We've seen that happen if a node is more heavily loaded than other nodes because of some kind of uneven data distribution. E.g. one file is very frequently accessed, maybe if there's a dimension table that is referenced in many queries. That can sometimes be addressed by setting SCHEDULE_RANDOM_REPLICA as a query hint or query option https://docs.cloudera.com/documentation/enterprise/latest/topics/impala_hints.html or https://docs.cloudera.com/documentation/enterprise/latest/topics/impala_schedule_random_replica.html...
Or even by enabling HDFS caching for the problematic table (HDFS caching spreads load across all cached replicas).

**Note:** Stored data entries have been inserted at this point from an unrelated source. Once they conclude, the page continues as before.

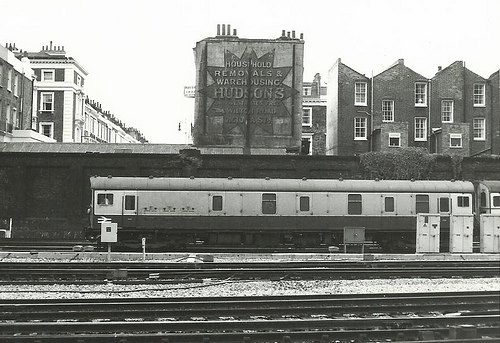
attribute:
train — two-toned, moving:
[70, 163, 487, 251]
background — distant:
[2, 38, 152, 146]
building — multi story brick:
[324, 58, 497, 245]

Another possible cause, based on that profile, is that it's competing for scanner threads with other queries running on the same node - AverageScannerThreadConcurrency is lower in the slow case. This can either be because other concurrent queries grabbed scanner threads first (there's a global soft limit of 3x # cpus per node) or because
Created 12-17-2020 06:36 AM
hi Tim,
thanks for your response.
Was it truncated by chance?
Created 12-17-2020 01:09 PM
"... or because memory is running low or because the extra scanner threads are not needed to keep up with the consumer from the scan node." is how I should've finished that.
Not sure what happened there, I did hit the main points but truncated the last sentence.
That part of Impala has had a lot of improvements for performance and observability (i.e. more info in the profile) since CDH5.10, FWIW, I'd guess on a later version this wouldn't be a problem or would be easier to debug at least.
Created 12-18-2020 06:26 AM
Thanks for coming back, Tim!
Created 12-18-2020 06:33 AM
We have restarted nearly every component of the affected HDFS cluster and impala performance has improved. Sadly that doesn't explain the underlying issue.